L’editor testuale dei siti web è uno strumento presente nella parte back end che non è visibile agli utenti ma si trova entrando nel cms come amministratore. Dove ci sono testi c’è anche un campo destinato al loro inserimento e alla loro formattazione, proprio come il programma per scrivere in Word. L’editor di testo è dotato di una barra con delle icone che rappresentano alcune funzionalità come ad esempio l’inserimento di elementi multimediali all’interno del testo oppure la suddivisione in paragrafi.

Ci sono anche editor più evoluti disponibili sotto forma di plugin o moduli da installare nelle piattaforme open source. Altri tipi di editor vengono utilizzati per la scrittura di codice da parte dei programmatori. Per creare un semplice file html ad esempio basta il programma Blocco note di Windows e salvare il file con estensione “.html” anzichè “.txt”.

Il browser sarà in grado di visualizzare i file creati in locale in questa maniera, come se fossero pubblicati su internet; sarà sufficiente cliccare col tasto destro del mouse sopra il file e scegliere “Apri con” e poi il nome del borwser preferito.
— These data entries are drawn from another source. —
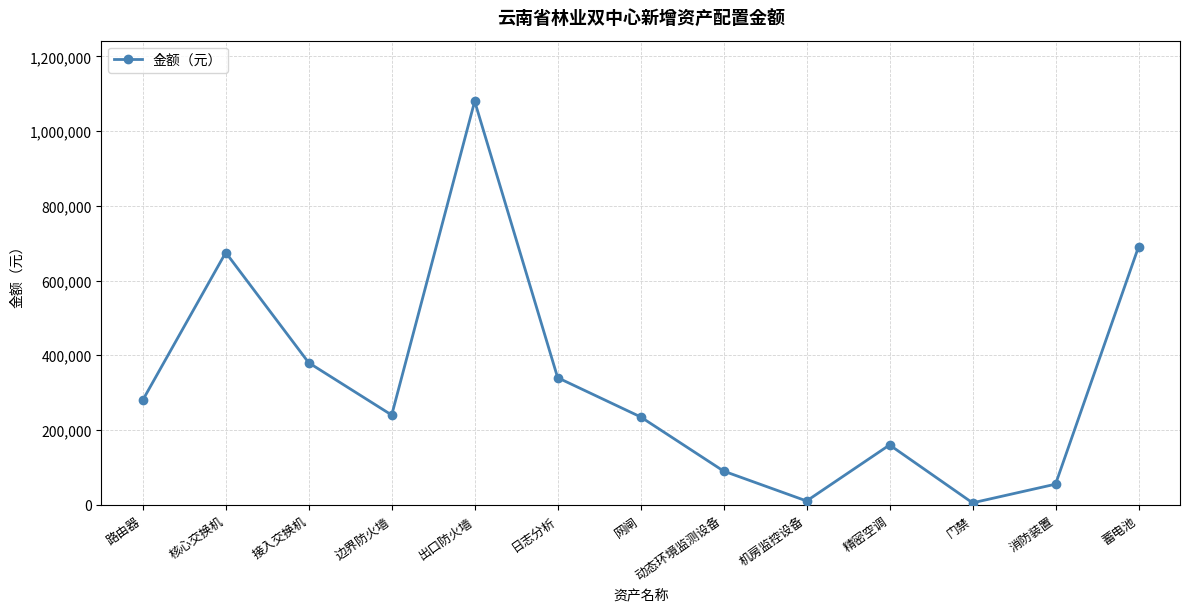

Count the number of categories in the chart.

13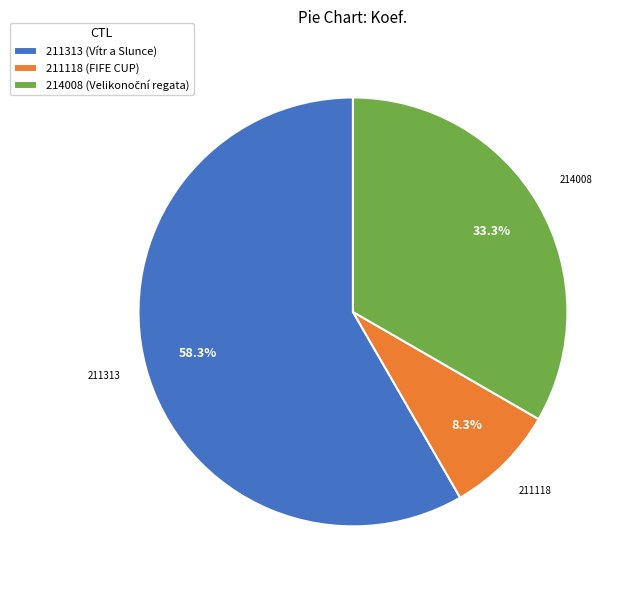

Approximately how many times larger is the value at 211313 (Vítr a Slunce) compared to 211118 (FIFE CUP)?

7.0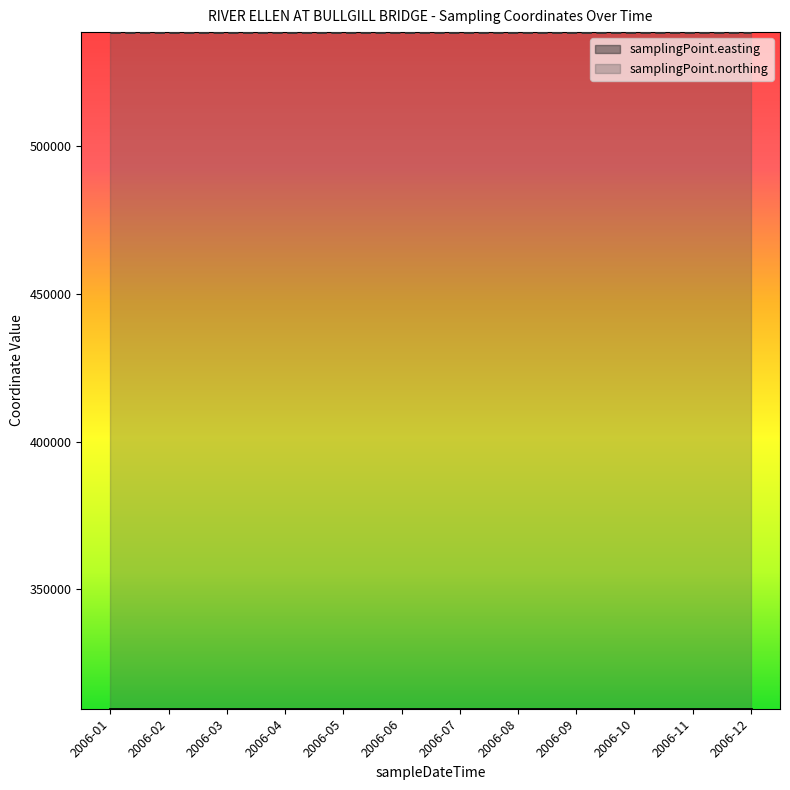

At how many categories does at least one series exceed 393351?

12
Editor più evoluti per scrivere il codice dei siti sono ad esempio Notepad++ o anche Edit Plus per Windows e Coda2 per Mac. Questi ultimi hanno anche la possibilità di collegare il progetto all’FTP in modo da creare e salvare i file direttamente sul server di hosting così che possano essere già pubblicati su internet.

Come scrivere un sito

Scrivere un sito può voler dire scrivere il codice sorgente del sito a livello di programmazione, oppure scriverne i contenuti testuali a livello di copywriting.
Nel primo caso bisogna utilizzare i linguaggi di programmazione per lo sviluppo web e degli strumenti con funzionalità apposite che permettono di generare e di scrivere questo codice e di caricarlo sul server, via FTP, dove sono stati installati i file del sito. Già col solo codice html si può scrivere una pagina web molto semplice e basilare.
Nel caso del copywriting invece, la scrittura riguarda i testi e questo viene fatto attraverso gli editor testuali offerti dal back end del cms. Oppure può essere fatto via FTP aprendo il file in modalità di modifica e modificando manualmente la pagina web. L’editor del cms è facile da usare e non richiede conoscenze di programmazione mentre modificare le pagine via FTP è sconsigliabile per chi non sa dove mettere le mani, compreso chi non sa cos’è l’FTP. Il programma più usato per scrivere i file del sito via FTP è Filezilla ed è gratuito.

Siti web non sicuri

hi utilizza i sistemi open source deve proteggersi dalle intrusioni di hacker che possono sfruttare le vulnerabilità note nel codice sorgente per mandare attraverso i siti internet non protetti migliaia di email di spam oppure inserire malware o anche pubblicare in chiaro dati sensibili.

Per questo è fondamentale aggiornare sempre tutti i plugin o i moduli installati e utilizzare dei sistemi di sicurezza come il blocco degli accessi dopo un certo numero di tentativi di forzare la password. WordPress ad esempio ha dei plugin adatti ai siti web non sicuri come Wordfence.

Se invece le piattaforme sono proprietarie o il sito è stato programmato da zero, ii siti web sono più sicuri perchè il codice non è distribuito all’esterno.

Bisogna tener conto però che qualsiasi codice può avere delle falle di sicurezza, date in particolar modo dai campi dei moduli contatto o ovunque dall’esterno si possa inserire codice malevolo e quindi anche i programmatori devono sempre prendere le dovute precauzioni per proteggere il codice che scrivono.